A pair of the beasts were struck by a four-wheeler on Feb. 21st, 1998, directly causing Canada’s fourth-place finish in ice hockey at the Nagano Winter Olympic Games. When it was discovered that the creatures had left behind a son, Prime Minister Jean Chrétien was left with few options. To kill the beast would mean bringing down further calamities in the nation. To return it to its people would mean enraging them with the admission that careless humans had broken the Sasquatch/Canadian Peace Accords of 1917. A plan was devised. A terrible secret, forged. If the sasquatch was the rock upon which Canada was built, then this baby was, too – a pebble, if you will.

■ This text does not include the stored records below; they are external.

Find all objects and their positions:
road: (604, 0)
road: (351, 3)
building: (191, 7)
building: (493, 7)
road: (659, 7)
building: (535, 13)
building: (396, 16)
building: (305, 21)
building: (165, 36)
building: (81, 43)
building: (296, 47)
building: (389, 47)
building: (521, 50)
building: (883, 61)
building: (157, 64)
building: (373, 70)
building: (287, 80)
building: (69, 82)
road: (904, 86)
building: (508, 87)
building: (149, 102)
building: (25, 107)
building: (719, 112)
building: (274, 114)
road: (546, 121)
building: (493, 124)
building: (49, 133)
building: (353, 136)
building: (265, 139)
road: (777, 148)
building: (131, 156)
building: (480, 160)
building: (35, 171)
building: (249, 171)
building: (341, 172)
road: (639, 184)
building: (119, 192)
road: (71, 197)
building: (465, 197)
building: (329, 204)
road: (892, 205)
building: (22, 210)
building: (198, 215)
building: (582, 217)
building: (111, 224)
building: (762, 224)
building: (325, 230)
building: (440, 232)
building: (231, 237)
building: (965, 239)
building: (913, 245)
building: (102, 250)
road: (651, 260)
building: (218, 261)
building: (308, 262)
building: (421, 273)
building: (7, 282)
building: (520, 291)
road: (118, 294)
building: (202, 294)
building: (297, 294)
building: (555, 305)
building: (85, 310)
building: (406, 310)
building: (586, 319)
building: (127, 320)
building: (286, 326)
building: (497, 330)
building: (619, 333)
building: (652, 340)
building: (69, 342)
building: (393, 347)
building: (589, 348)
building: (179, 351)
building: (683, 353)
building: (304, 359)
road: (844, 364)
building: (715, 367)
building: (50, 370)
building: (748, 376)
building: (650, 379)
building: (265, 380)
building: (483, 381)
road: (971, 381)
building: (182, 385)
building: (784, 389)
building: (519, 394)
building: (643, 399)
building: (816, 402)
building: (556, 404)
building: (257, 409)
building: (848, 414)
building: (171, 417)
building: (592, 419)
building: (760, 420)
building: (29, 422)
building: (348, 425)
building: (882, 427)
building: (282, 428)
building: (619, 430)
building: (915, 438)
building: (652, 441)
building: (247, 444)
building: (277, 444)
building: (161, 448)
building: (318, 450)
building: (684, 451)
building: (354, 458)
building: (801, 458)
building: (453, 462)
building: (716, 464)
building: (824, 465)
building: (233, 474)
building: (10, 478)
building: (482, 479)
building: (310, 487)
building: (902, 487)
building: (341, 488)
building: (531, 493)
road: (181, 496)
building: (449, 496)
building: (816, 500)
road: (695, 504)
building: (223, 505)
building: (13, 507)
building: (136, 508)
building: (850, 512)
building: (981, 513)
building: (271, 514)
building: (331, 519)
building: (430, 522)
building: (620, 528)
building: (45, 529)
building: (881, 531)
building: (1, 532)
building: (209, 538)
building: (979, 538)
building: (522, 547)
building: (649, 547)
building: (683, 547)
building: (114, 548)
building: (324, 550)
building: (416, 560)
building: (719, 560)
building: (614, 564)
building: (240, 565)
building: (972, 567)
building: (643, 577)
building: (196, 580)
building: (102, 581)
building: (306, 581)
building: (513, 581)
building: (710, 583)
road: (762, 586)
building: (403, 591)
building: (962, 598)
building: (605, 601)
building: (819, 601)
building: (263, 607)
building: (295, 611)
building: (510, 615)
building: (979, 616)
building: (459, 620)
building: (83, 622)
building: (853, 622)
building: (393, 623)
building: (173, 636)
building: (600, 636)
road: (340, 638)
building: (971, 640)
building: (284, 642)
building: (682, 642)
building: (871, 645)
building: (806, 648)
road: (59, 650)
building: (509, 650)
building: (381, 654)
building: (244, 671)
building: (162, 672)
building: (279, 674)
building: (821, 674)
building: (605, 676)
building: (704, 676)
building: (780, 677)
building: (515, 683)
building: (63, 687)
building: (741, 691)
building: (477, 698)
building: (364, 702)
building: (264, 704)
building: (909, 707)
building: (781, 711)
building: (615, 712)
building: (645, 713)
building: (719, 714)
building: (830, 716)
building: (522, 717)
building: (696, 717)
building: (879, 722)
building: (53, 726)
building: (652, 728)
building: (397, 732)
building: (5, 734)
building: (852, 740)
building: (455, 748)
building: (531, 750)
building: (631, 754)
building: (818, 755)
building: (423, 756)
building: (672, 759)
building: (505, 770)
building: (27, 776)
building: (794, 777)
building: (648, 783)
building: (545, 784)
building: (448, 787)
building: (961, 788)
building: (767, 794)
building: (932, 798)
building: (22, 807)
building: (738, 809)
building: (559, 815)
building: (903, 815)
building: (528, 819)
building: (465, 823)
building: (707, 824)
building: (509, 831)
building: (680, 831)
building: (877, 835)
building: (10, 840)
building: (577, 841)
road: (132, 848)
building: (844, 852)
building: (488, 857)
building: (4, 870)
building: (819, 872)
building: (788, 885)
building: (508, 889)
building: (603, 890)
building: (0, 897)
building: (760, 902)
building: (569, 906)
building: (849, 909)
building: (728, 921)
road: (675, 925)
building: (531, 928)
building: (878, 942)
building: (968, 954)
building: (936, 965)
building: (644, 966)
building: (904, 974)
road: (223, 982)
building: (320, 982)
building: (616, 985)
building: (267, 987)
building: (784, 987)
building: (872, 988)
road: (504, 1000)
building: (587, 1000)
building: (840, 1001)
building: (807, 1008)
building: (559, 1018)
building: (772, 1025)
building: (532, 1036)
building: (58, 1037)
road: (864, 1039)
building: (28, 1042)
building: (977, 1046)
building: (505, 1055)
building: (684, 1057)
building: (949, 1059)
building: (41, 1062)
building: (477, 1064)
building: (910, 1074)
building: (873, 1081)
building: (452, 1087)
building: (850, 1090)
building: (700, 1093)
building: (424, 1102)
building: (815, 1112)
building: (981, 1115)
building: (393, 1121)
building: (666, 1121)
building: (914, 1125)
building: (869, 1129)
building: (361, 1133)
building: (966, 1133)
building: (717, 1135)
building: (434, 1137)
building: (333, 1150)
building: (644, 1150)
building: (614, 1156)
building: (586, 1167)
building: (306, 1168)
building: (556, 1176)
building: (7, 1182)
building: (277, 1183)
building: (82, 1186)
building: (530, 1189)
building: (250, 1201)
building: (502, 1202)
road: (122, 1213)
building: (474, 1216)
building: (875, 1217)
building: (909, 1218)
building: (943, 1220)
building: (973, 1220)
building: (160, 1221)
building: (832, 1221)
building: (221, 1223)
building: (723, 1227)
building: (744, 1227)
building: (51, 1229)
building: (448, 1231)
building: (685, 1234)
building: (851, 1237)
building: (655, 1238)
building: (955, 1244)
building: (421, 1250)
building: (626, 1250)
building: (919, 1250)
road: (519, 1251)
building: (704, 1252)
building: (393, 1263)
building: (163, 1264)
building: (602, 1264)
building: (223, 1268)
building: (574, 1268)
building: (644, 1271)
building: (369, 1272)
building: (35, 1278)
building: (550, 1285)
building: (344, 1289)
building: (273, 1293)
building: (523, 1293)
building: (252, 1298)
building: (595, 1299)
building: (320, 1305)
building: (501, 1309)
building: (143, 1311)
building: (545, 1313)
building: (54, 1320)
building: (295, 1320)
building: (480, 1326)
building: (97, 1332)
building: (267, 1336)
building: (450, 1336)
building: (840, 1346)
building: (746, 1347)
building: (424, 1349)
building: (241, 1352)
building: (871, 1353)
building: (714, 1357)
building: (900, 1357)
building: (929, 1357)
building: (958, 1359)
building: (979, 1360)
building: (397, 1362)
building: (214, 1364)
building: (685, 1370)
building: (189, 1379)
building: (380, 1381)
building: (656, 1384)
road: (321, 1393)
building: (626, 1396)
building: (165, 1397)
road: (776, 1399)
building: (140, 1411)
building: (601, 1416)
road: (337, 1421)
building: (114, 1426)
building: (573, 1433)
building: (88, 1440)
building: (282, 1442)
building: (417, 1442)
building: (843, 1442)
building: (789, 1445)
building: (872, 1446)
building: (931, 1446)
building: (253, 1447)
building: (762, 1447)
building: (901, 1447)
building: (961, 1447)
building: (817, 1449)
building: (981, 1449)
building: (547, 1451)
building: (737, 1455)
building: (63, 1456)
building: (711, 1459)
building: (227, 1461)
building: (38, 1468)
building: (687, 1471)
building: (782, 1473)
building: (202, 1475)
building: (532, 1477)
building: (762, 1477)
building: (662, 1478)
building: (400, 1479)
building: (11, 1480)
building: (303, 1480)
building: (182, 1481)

Canadian Special Agents codenamed Mommy and Daddy were enlisted for a deep-cover mission. Their directive: Raise the orphaned monster as their own human child at 17 Pine Street, hiding his terrible origins from the world until their natural deaths. He must be kept sated, safe, and disciplined. Most importantly, he must be kept bald to hide the secret of his genesis. And so began a years-long charade for the sake of the safety of Canada and her people. Every night “Mommy” and “Daddy” would pour cold medicine into their child’s milk, ensuring that he would sleep deeply and without interruption. When the chemicals finished their terrible dance, and the boy was unconscious, he would be covered in a layer of bikini wax and stripped of any hint of his birthright. When he grew old enough, his caretakers reasoned, they’d just tell the boy that he had Norse heritage and buy him a Norelco.

Or, again, maybe the author just thought he was easier to recognize if he always looked the same.